A new British musical based on a local story is being premiered in Sheffield. Theatre correspondent Nick Ahad reports.
The concept of a concept album is nothing new. The concept of a concept album becoming a stage musical, also, not unprecedented.
They are both, however, increasingly rare beasts and should be celebrated whenever a new one comes along.
Step forward – indeed, into the limelight– Everybody’s Talking About Jamie, a new British musical that is essentially a concept album come to life.
The show, which receives its premiere at Sheffield Crucible on Monday, is already generating a huge amount of buzz.
New British musicals often go through a long and torturous route to the stage, but to hear Dan Gillespie Sells talk about it, it’s a fairly simple, and incredibly showbiz, process.
“I knew Michael Ball from being on his radio show. I had been talking to him about the fact that I’d love to write something for the theatre and he put me in touch with a director he knows,” says Gillespie Sells.
He says this like it’s the most natural thing in the world for Michael Ball to give you a call and see if you fancy working with a director friend of his and for Gillespie Sells it kind of is. He is, after all, the frontman of chart-topping pop band The Feeling.
There was another showbiz meeting which led to Gillespie Sells pairing up with Tom MacRae, the writer of Everybody’s Talking About Jamie. “I was at a demonstration against Pope Ratzinger (Pope Benedict XVI) and his stance on using condoms to prevent the spread of HIV and my friend Russell Tovey introduced me to a mutual friend of his who turned out to be Tom.”

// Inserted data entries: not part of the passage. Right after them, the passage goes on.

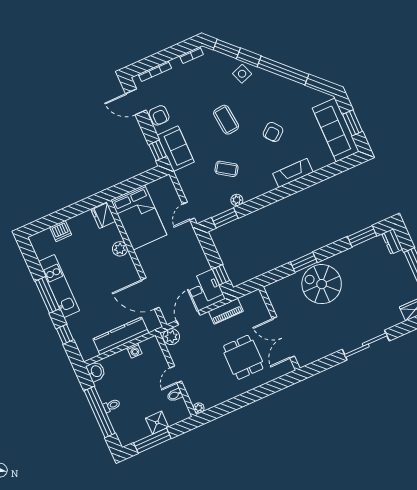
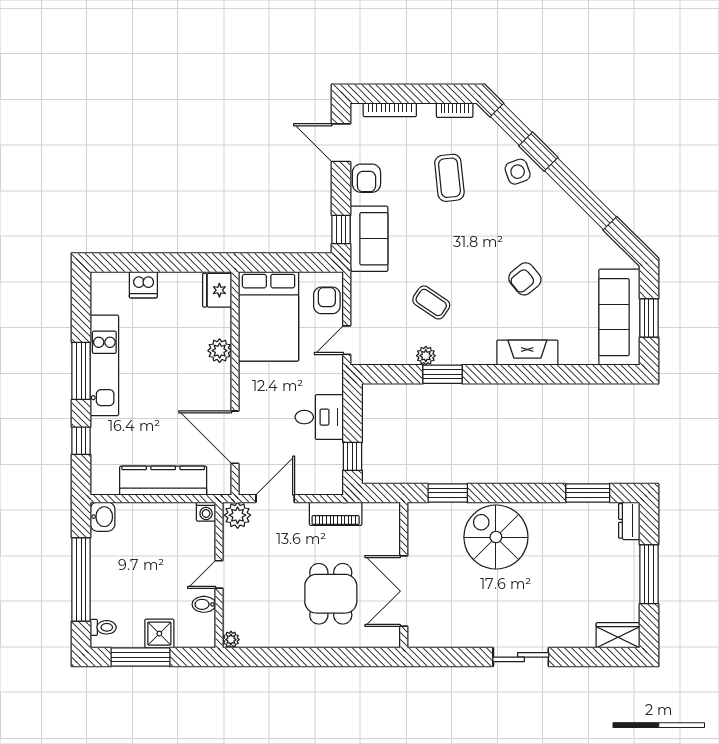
coffee table: (226, 120) -> (449, 178), moved
armchair: (167, 194) -> (327, 300), added
window: (225, 218) -> (443, 374), moved
window: (304, 262) -> (448, 493), moved
desk: (204, 288) -> (319, 417), moved
sliding door: (366, 345) -> (521, 657), width x0.73
washing machine: (134, 351) -> (206, 512), moved
toilet: (112, 406) -> (103, 627), moved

MacRae is a former Doctor Who writer who created the TV comedy Threesome.“We just hit it off straight away and realised we had a lot of common interests and realised very quickly that we would like to work with each other,” says Gillespie Sells.
It may seem on the face of it a pretty showbiz meeting: a pop star, one of the hottest young actors of his generation and a writer of one of TV’s biggest shows. Gillespie Sells insists it’s not quite so rarified. “A human being spoke to another human being and that’s how it happened. We’re just two human beings who have a common interest and wanted to work with each other.”
So the beginnings of a dream team were in place. There was Gillespie Sells, the frontman and songwriter of a band whose first album sold over one million copies and who in 2007 won the Ivor Novello award for Song Writer of the year, and there was MacRae, an accomplished writer of novels and TV shows.
They just needed a director. That’s when Michael Ball came in.
“He called me and asked if I was serious about wanting to do a musical and asked if I wanted to meet a director.”
The director was Jonathan Butterell and the final piece of the creative team slotted into place.
Coincidentally Butterell had had a meeting with Daniel Evans, then the artistic director of Sheffield Theatres. He wanted to turn the story of a Sheffield boy into a piece of theatre.
The Sheffield boy was Jamie Campbell, who became the centre of a media story when the BBC made a documentary about his campaign to be allowed to attend school dressed as a girl.
All three of the creative minds behind the show knew that this was a story they wanted to tell.
It was only a couple of years ago and now they are ready for the world premiere of their show.
When we speak, Gillespie Sells is in confident mood.
“As a songwriter I tend to naturally avoid cliche, which is something I think we all thought was important to do with this project,” he says. “New British musicals are a really hard and expensive thing to make, to get off the ground, but we were determined to make this work and we were also determined that it would be something genuinely fresh and exciting.
“Our attitude has always been that, as it’s so hard to make a musical, why not do something that hasn’t been done before. It was important to us that it was something fresh and new.”
While the show is the story of a boy who has to fight to live his life the way he wants to, which means dressing in drag, it’s also, says Gillespie Sells, a story about the relationship between a mother and a son. Even though it has this coming of age battle at its heart, one has to wonder if having a writer like Gillespie Sells involved means that the cliches of musical theatre are deftly sidestepped.
“It’s like a pop video come to life,” he says. “Coming from the world of music to something like this is in many ways very refreshing. The biggest difference is that in theatre people get paid peanuts, but that means everyone is in for it for the passion.
“Everyone is involved because they really love what they are doing and that passion is hopefully going to show on stage.”
So it all looks set to be another hit. There is great industry buzz about a brand new British musical. There is the impressive and magnificent stage of the Crucible. There is an Ivor Novello winning writer, a well established TV writer and a theatre director with huge experience under his belt. There is just one more element of this new musical that needs to be addressed. The fact that it’s about someone’s real life.
“Jamie has been brilliant,” says Gillespie Sells.
“It feels like we have rewritten parts of his life story, so it was so important that he was happy with what we were doing.”
“He has been brilliant, he’s been into rehearsals a few times and seems really happy.”